Если передо мной оказывалась раскрытая дверь, я входил в нее. Только однажды за мной бросилась морщинистая старуха с мясницким ножом в руке, во всех остальных случаях мне везло больше. В кладовых мне удалось добыть ломоть хлеба, половину холодной индейки, пару колбас, три вареные морковки и кусок пирога. Немного освоившись, я стал пробираться и вглубь домов. Я поднимался вверх по широким, закругленным лестницам, заходил в пустые спальни со старыми, просевшими матрасами и в крошечные мансарды (в одной из них спал молодой студент, и воздух был пропитан винными парами). Я высовывался из каждого чердачного окна и, вглядываясь в коньки крыш, втайне мечтал о чуде. Возможно, я надеялся увидеть мою любимую заточенной в высокой башне или ожидал, что ветер донесет до меня произнесенное шепотом: Мозес! Мозес!
Вскоре до меня дошло, что мои бессистемные поиски совершенно не годятся для такой непростой задачи. И когда настал вечер, я стал расспрашивать прохожих об Антоне Риша.
Наверное, мне следовало сначала помыться. Лицо мое все еще было в потеках грязи, ногти у меня отросли, и под ними появилась траурная каемка, а волосы напоминали усики какого-то болотного растения. Штаны мои были разорваны от лодыжки до колена, а подметка на одном из башмаков оторвалась и при каждом шаге хлюпала, как слюнявый язык во рту у гончей. Поэтому мои расспросы ни к чему не привели, я лишь натыкался на взгляды, в которых сквозило омерзение. Наконец мне попался паж, несущийся куда-то сломя голову, и я своими длинными руками загородил ему дорогу. Он замахнулся на меня перчаткой, но явно побоялся испачкаться о мое грязное лицо.
— Пожалуйста, помогите мне, и я уйду, — взмолился я. Объяснил ему, кого ищу, и добавил: — Это миссия любви.
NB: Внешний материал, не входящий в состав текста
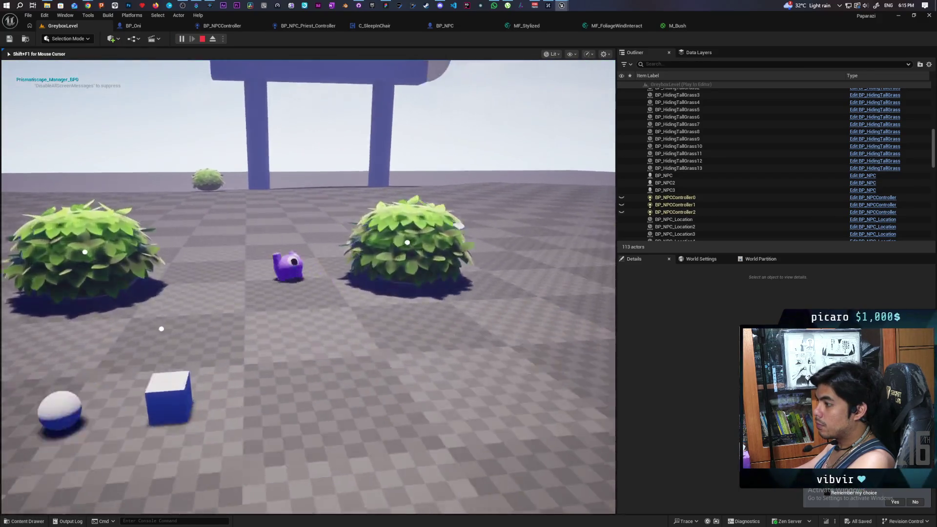
pyautogui.press('w')
pyautogui.press('space')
Он осмотрел меня с ног до головы. Потом назвал две улицы и сказал, чтобы я искал место, где они пересекаются.
— И в какой части города мне следует начать поиски? — поинтересовался я.
Он взглянул на меня так, будто я был слабоумным.
— Иди к Штефансдому, — ответил он, указывая на черную башню, закрывающую собой половину неба. — И тебе не придется долго искать дворец Риша.
Я должен был догадаться! Я целый день бродил по городу, когда на самом деле она находилась там, откуда я начал свои поиски. Моя мать и ее колокола звали меня к ней! Если бы мое зрение было таким же, как мой слух, я увидел бы ее с той башни. Через полчаса я нашел перекресток, о котором говорил паж, и, взглянув вверх, узрел дворец Риша, такой же величественный и прекрасный, как церковь Штаудаха.
III
Стало совсем темно. С обеих сторон почти вплотную к дворцу Риша подступали еще более массивные, хотя и не столь великолепные, здания, так что я мог разглядеть только фасад этого особняка — его лицо с двумя горящими глазами, освещенными окнами на втором этаже, и черной пастью закрытых ворот.
В этих громадных воротах, устроенных таким образом, чтобы сквозь них могли проезжать самые большие экипажи, имелась маленькая дверца — для грешников вроде меня. Я направился прямо к ней, все еще не зная, что буду делать. Поэтому я просто постучал.
Ответа не последовало. И тут, сбоку от дверцы, я заметил шнурок, напоминающий веревку сигнального колокола. Потянул за него. Где-то глубоко внутри раздался звон. Очарованный его переливами, я снова дернул за шнурок и попытался представить себе этот колокол, его размер и форму, и угадать, из какого металла он был отлит. Потом еще раз дернул за шнурок, чтобы определить, где он находится. Затем дернул несколько раз подряд, сыграв простенький ритм. Бим, бом, бим-бом. Бим, бом, бим-бом.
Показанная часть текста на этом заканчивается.